Thailands demokratiefreundliche Oppositionsparteien haben bei einer Wahl, die als die „bisher entscheidendste Wahl“ des Landes bezeichnet wird, einen großen Vorsprung erzielt. Die Wähler lehnten ein Jahrzehnt militärisch unterstützter Regierungen entschieden ab.
Nachdem am Sonntagabend mehr als 80 Prozent der Stimmzettel ausgezählt waren, waren Thailands wichtigste Oppositionsparteien – Move Forward und Pheu Thai – auf dem besten Weg, sich eine Mehrheit im 500 Sitze umfassenden Unterhaus zu sichern, ein Ergebnis, das die Tür für eine progressive Partei öffnet Koalitionsregierung.
Die Ergebnisse spiegeln einen großen Wandel in der thailändischen Gesellschaft wider. Während Themen wie wirtschaftliche Stagnation, Wehrpflicht und Legalisierung von Cannabis den langen Wahlkampf dominierten, stand im Mittelpunkt der Abstimmung am Sonntag der Konflikt zwischen einer jungen Generation, die die Monarchie und das Militär in Frage stellt, und einem konservativen Establishment, das den Status quo verteidigt.
„Aufgrund der Zahlen, die wir sehen, können Pheu Thai und Move Forward sowie andere Oppositionsparteien eine Koalitionsregierung bilden“, sagte die charismatische Move Forward-Führerin Pita Limjaroenrat am Sonntagabend.

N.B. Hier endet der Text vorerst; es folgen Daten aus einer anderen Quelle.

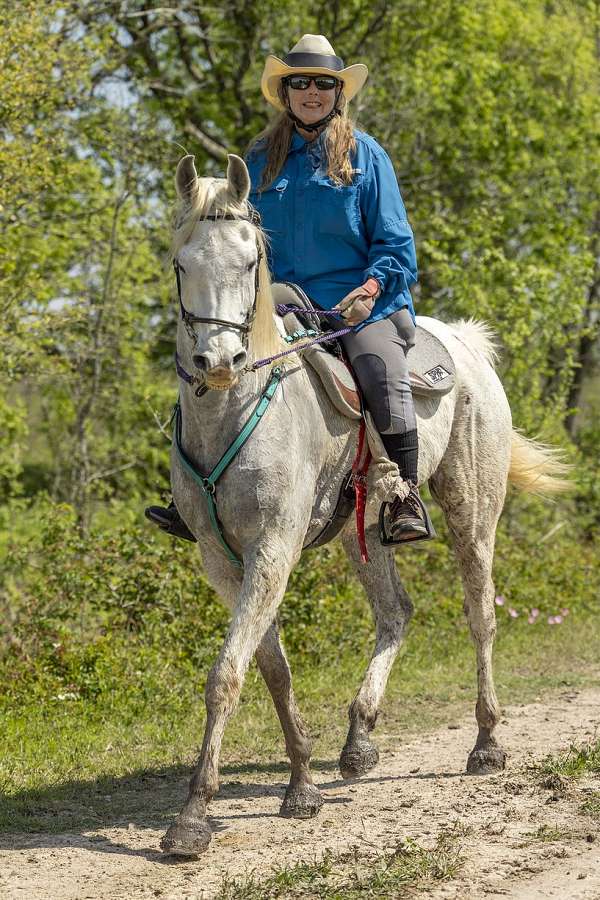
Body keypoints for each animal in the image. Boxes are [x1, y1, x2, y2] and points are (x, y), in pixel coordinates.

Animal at [161, 155, 568, 856]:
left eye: (249, 261)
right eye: (184, 262)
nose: (220, 360)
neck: (234, 412)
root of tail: (464, 342)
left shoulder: (272, 549)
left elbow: (228, 673)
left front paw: (192, 817)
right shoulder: (223, 559)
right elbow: (272, 667)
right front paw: (302, 784)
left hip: (471, 513)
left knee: (481, 616)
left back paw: (487, 744)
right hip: (369, 532)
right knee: (396, 612)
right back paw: (358, 739)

Er fügte hinzu, dass die Gespräche zwar noch nicht begonnen hätten, das Ergebnis jedoch „die Tür zugeschlagen“ habe, dass vom Militär unterstützte Parteien eine Minderheitsregierung bilden könnten.
Seine Partei äußerte sich optimistisch in ihren Forderungen nach einer Reform des Militärs und der Monarchie – einschließlich Änderungen an Thailands strengen Majestätsbeleidigungsgesetzen, die Kritik an der königlichen Familie des Landes verbieten und bestrafen. Noch vor fünf Jahren war die offene Diskussion des Gesetzes ein strenges Tabu.
Als Zeichen der Stärke der Partei war Move Forward bereit, bis auf einen alle Wahlkreissitze in Bangkok zu gewinnen.
Mittlerweile ist Pheu Thai – eine populistische Partei unter der Führung von Paethongtarn Shinawatra, der Tochter und Nichte zweier beliebter Premierminister, die bei jüngsten Staatsstreichen gestürzt wurden – auf dem Weg, die zweitgrößte Partei zu werden. Frau Shinawatra, die nur zwei Wochen vor der Wahl ihr Kind zur Welt brachte, gratulierte Move Forward zu ihrem Erfolg und sagte: „Wir können zusammenarbeiten.“
Dennoch ist der Weg zu einer Koalition holprig in einem Land, das in den letzten 20 Jahren zwei Staatsstreiche, zwei Verfassungen und die Auflösung mehrerer großer Parteien erlebt hat. Der vom Militär eingesetzte Senat hat auch ein übergroßes Mitspracherecht bei der Wahl des Premierministers des Landes, während beiden prodemokratischen Parteien die Gefahr droht, durch einen Gerichtsbeschluss aufgelöst zu werden.
„Diese Wahl wird entweder dazu führen, dass sich Thailand tiefer in einen langfristig konservativ-royalistischen bürokratischen Staat einfügt, oder es wird mit einer qualitativ anderen Regierung wieder auf die Beine kommen, die das Land wieder voranbringen könnte“, sagte Thitinan Pongsudhirak, Professor an der Chulalongkorn-Universität in Bangkok, gegenüber The Telegraph.